• **Task description**:
In the data below, find the line containing "The steady-state shocks", then set down that line and every later line up to and including the line containing "The long-run effects of Asia-Pacific trade liberalisation are", exactly.

____ Data excerpts

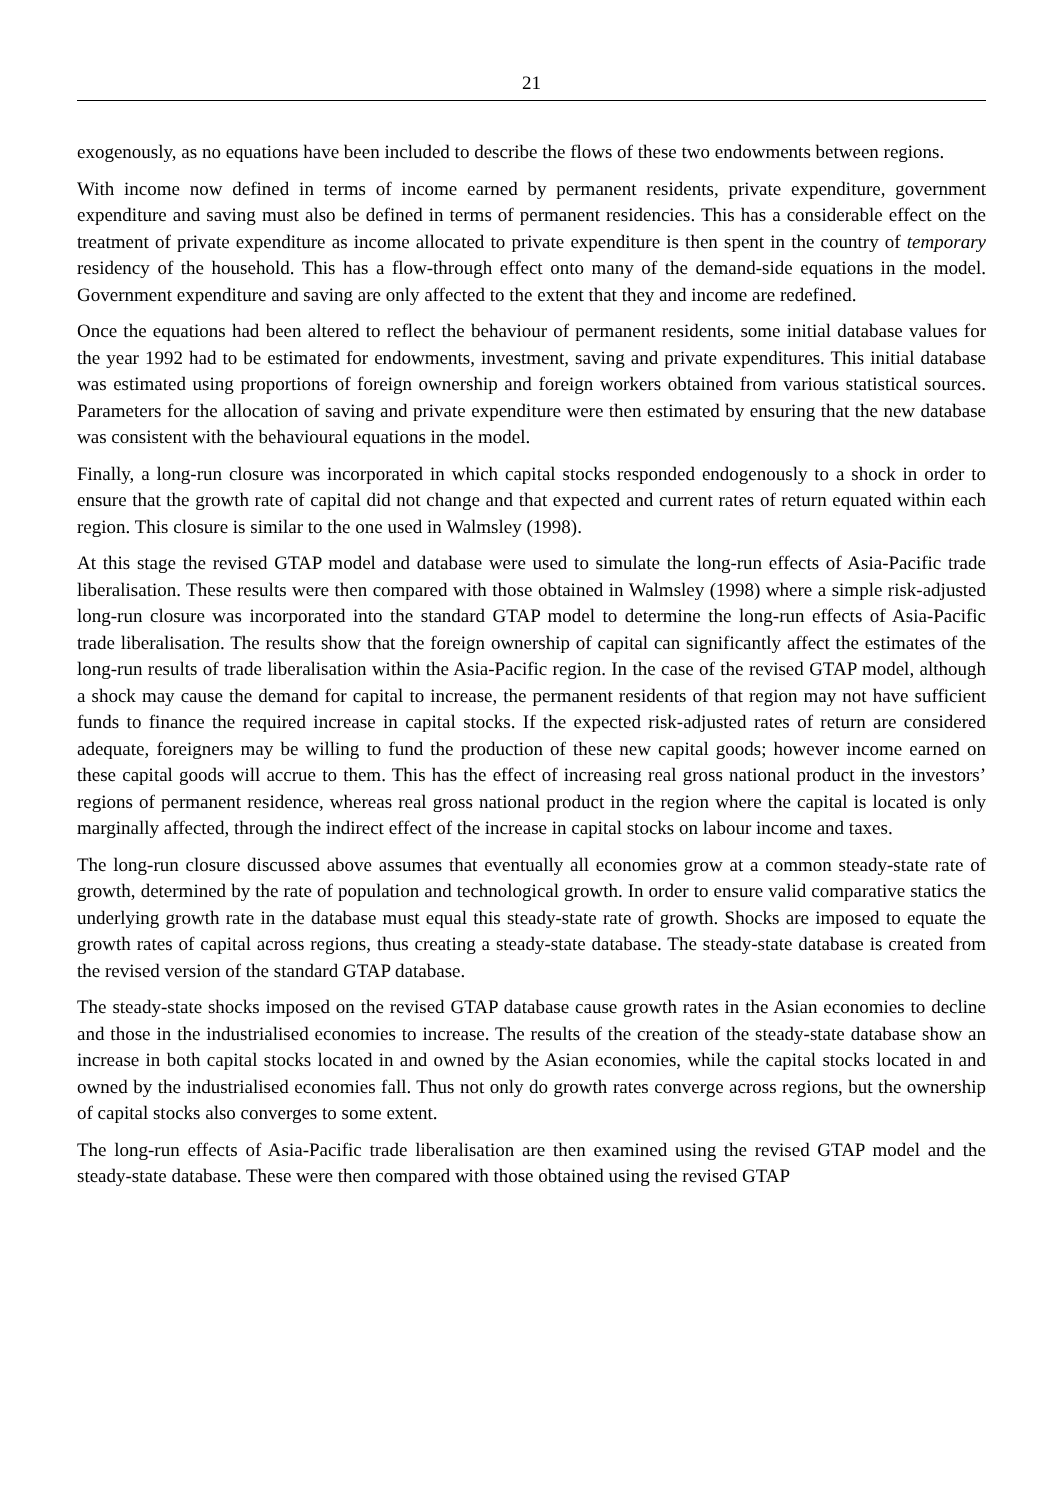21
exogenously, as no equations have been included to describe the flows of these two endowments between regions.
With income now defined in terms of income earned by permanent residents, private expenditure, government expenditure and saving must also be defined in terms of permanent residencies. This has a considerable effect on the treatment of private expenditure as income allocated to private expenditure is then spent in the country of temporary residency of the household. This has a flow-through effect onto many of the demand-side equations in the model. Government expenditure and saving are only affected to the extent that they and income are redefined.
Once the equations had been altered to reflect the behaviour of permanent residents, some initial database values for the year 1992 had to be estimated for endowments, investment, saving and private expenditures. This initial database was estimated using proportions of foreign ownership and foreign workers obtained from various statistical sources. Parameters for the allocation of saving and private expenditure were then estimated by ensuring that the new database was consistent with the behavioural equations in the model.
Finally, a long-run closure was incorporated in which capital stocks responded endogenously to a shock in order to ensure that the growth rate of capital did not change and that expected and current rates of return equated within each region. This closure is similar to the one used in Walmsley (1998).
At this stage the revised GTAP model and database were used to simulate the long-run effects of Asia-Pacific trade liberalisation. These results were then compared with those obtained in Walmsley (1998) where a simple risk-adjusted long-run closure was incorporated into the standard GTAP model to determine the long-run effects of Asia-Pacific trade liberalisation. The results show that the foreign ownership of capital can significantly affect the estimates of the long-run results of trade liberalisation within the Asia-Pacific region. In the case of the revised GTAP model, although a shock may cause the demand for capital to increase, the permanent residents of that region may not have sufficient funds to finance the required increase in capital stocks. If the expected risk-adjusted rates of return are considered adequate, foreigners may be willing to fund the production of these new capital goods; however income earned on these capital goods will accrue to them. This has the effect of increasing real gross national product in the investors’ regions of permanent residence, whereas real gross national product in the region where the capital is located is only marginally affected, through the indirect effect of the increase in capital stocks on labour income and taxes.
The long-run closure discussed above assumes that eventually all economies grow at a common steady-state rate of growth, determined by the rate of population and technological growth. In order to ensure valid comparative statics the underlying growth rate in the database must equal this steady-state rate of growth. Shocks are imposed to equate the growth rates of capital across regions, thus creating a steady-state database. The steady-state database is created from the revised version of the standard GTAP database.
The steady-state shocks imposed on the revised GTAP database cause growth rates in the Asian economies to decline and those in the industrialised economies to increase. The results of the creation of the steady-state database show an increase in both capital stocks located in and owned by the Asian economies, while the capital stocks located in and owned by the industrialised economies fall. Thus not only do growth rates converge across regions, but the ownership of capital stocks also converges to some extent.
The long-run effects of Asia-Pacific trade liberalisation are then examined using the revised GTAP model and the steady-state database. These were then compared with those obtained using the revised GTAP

________
____ Data excerpts

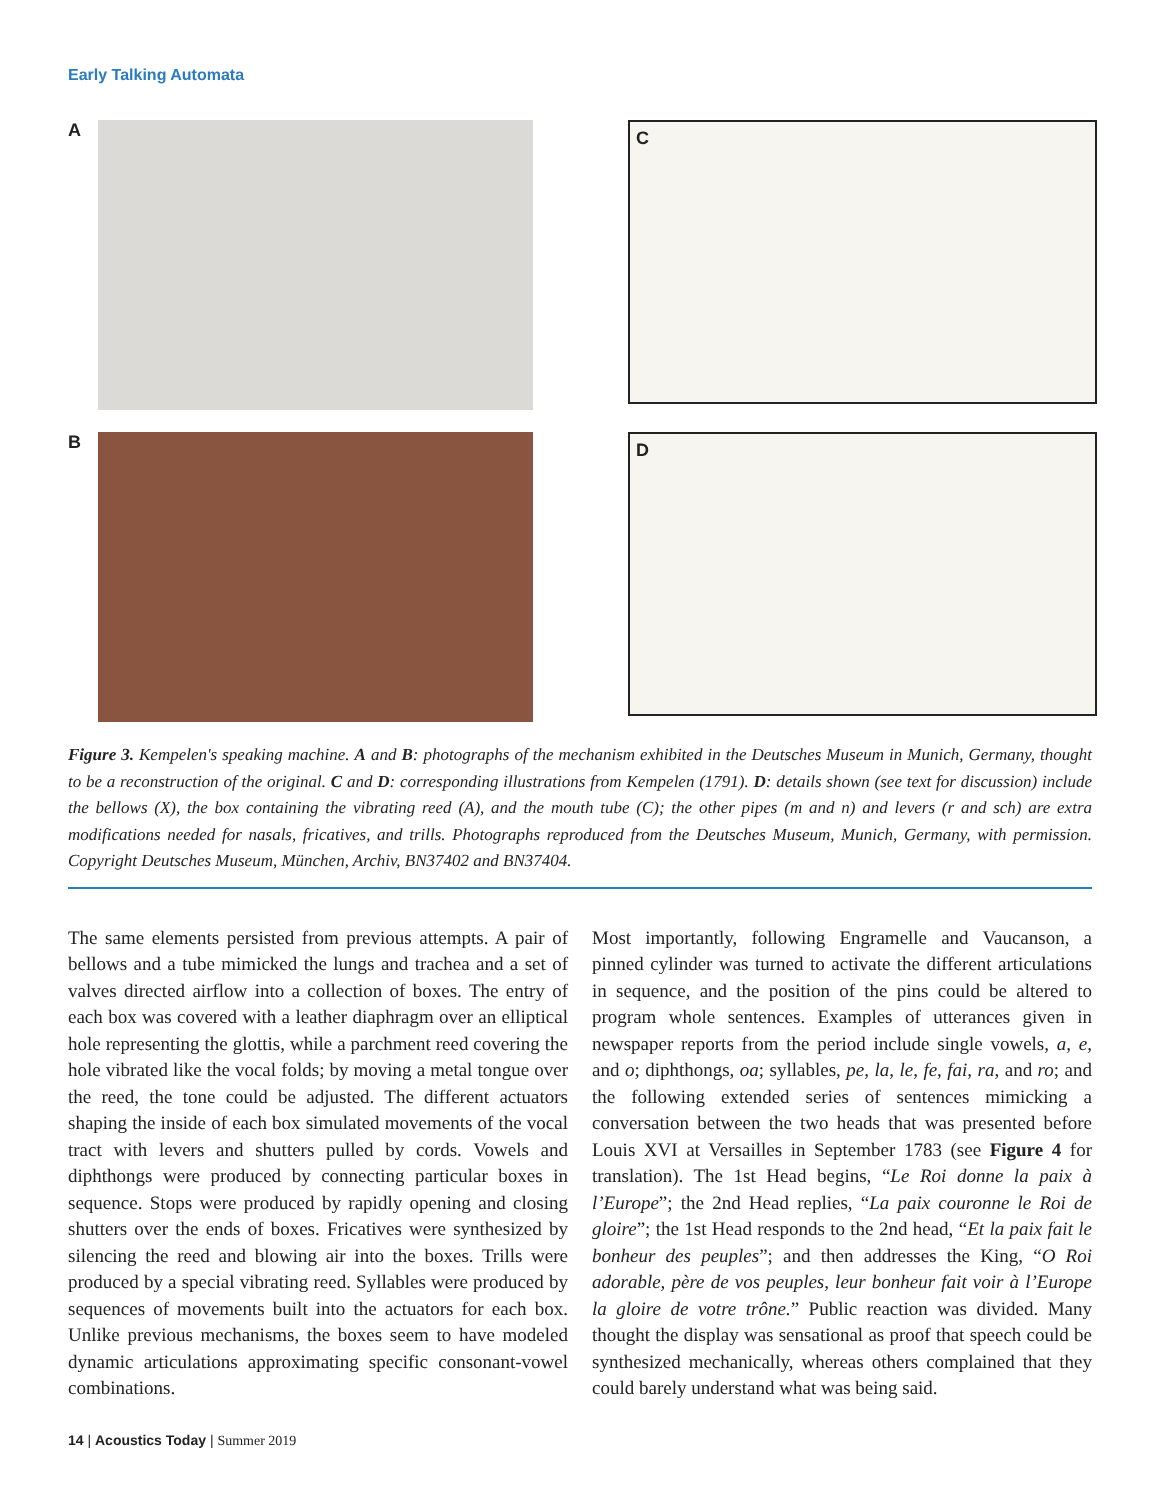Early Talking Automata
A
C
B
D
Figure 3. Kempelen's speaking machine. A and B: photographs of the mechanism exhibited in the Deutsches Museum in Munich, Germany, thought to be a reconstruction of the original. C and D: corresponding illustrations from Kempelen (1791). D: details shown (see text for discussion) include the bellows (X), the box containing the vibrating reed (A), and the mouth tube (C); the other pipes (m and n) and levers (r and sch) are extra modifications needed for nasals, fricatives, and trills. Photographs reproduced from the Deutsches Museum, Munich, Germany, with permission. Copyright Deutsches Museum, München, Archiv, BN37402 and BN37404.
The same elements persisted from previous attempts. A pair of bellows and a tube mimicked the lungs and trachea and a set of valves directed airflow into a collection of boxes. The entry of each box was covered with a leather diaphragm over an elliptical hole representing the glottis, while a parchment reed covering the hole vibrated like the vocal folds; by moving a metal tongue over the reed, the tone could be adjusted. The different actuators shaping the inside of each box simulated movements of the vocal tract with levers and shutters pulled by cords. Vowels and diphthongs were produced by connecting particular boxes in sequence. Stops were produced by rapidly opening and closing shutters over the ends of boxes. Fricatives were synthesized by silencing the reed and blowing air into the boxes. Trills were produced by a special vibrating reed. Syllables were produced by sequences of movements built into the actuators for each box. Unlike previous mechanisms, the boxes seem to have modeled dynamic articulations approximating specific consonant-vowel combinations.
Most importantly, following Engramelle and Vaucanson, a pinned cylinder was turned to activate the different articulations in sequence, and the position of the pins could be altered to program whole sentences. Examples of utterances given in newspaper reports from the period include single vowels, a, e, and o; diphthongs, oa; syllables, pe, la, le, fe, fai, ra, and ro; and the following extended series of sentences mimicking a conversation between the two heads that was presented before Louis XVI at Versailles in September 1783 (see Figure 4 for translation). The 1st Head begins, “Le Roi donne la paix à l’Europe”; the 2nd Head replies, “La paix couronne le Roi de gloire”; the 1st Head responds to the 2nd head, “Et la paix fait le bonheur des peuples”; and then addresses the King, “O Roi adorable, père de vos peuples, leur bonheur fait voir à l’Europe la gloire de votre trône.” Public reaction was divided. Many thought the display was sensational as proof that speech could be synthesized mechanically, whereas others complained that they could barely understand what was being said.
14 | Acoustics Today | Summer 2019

________

• **Exercise output**:
The steady-state shocks imposed on the revised GTAP database cause growth rates in the Asian economies to decline and those in the industrialised economies to increase. The results of the creation of the steady-state database show an increase in both capital stocks located in and owned by the Asian economies, while the capital stocks located in and owned by the industrialised economies fall. Thus not only do growth rates converge across regions, but the ownership of capital stocks also converges to some extent.
The long-run effects of Asia-Pacific trade liberalisation are then examined using the revised GTAP model and the steady-state database. These were then compared with those obtained using the revised GTAP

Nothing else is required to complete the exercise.